§ Problem to solve
Reproduce, with no alteration, the span of lines that begins at the line containing "4. Who are the elders and what do they do?" and ends at the last line of the records, both ends included, and nothing else.

§ Records for the task
# # #

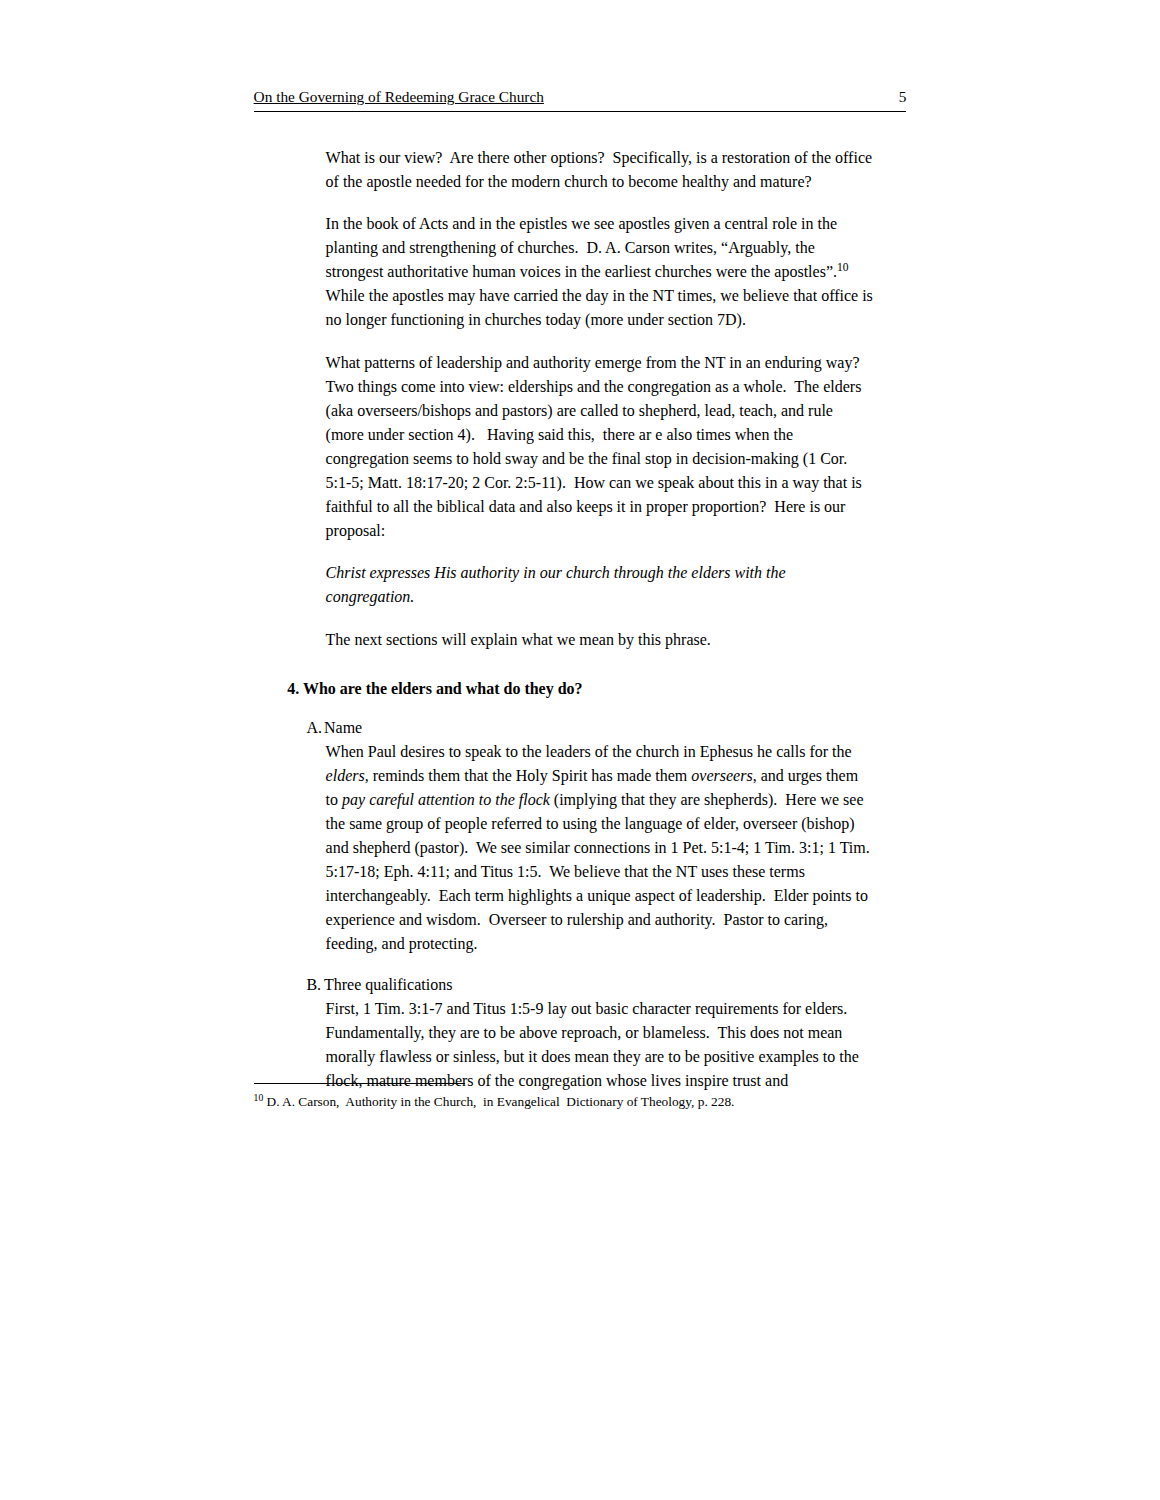On the Governing of Redeeming Grace Church 5
What is our view? Are there other options? Specifically, is a restoration of the office of the apostle needed for the modern church to become healthy and mature?
In the book of Acts and in the epistles we see apostles given a central role in the planting and strengthening of churches. D. A. Carson writes, “Arguably, the strongest authoritative human voices in the earliest churches were the apostles”.10 While the apostles may have carried the day in the NT times, we believe that office is no longer functioning in churches today (more under section 7D).
What patterns of leadership and authority emerge from the NT in an enduring way? Two things come into view: elderships and the congregation as a whole. The elders (aka overseers/bishops and pastors) are called to shepherd, lead, teach, and rule (more under section 4). Having said this, there ar e also times when the congregation seems to hold sway and be the final stop in decision-making (1 Cor. 5:1-5; Matt. 18:17-20; 2 Cor. 2:5-11). How can we speak about this in a way that is faithful to all the biblical data and also keeps it in proper proportion? Here is our proposal:
Christ expresses His authority in our church through the elders with the congregation.
The next sections will explain what we mean by this phrase.
4. Who are the elders and what do they do?
A. Name
When Paul desires to speak to the leaders of the church in Ephesus he calls for the elders, reminds them that the Holy Spirit has made them overseers, and urges them to pay careful attention to the flock (implying that they are shepherds). Here we see the same group of people referred to using the language of elder, overseer (bishop) and shepherd (pastor). We see similar connections in 1 Pet. 5:1-4; 1 Tim. 3:1; 1 Tim. 5:17-18; Eph. 4:11; and Titus 1:5. We believe that the NT uses these terms interchangeably. Each term highlights a unique aspect of leadership. Elder points to experience and wisdom. Overseer to rulership and authority. Pastor to caring, feeding, and protecting.
B. Three qualifications
First, 1 Tim. 3:1-7 and Titus 1:5-9 lay out basic character requirements for elders. Fundamentally, they are to be above reproach, or blameless. This does not mean morally flawless or sinless, but it does mean they are to be positive examples to the flock, mature members of the congregation whose lives inspire trust and
10 D. A. Carson, Authority in the Church, in Evangelical Dictionary of Theology, p. 228.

# # #

§ Reply
4. Who are the elders and what do they do?
A. Name
When Paul desires to speak to the leaders of the church in Ephesus he calls for the elders, reminds them that the Holy Spirit has made them overseers, and urges them to pay careful attention to the flock (implying that they are shepherds). Here we see the same group of people referred to using the language of elder, overseer (bishop) and shepherd (pastor). We see similar connections in 1 Pet. 5:1-4; 1 Tim. 3:1; 1 Tim. 5:17-18; Eph. 4:11; and Titus 1:5. We believe that the NT uses these terms interchangeably. Each term highlights a unique aspect of leadership. Elder points to experience and wisdom. Overseer to rulership and authority. Pastor to caring, feeding, and protecting.
B. Three qualifications
First, 1 Tim. 3:1-7 and Titus 1:5-9 lay out basic character requirements for elders. Fundamentally, they are to be above reproach, or blameless. This does not mean morally flawless or sinless, but it does mean they are to be positive examples to the flock, mature members of the congregation whose lives inspire trust and
10 D. A. Carson, Authority in the Church, in Evangelical Dictionary of Theology, p. 228.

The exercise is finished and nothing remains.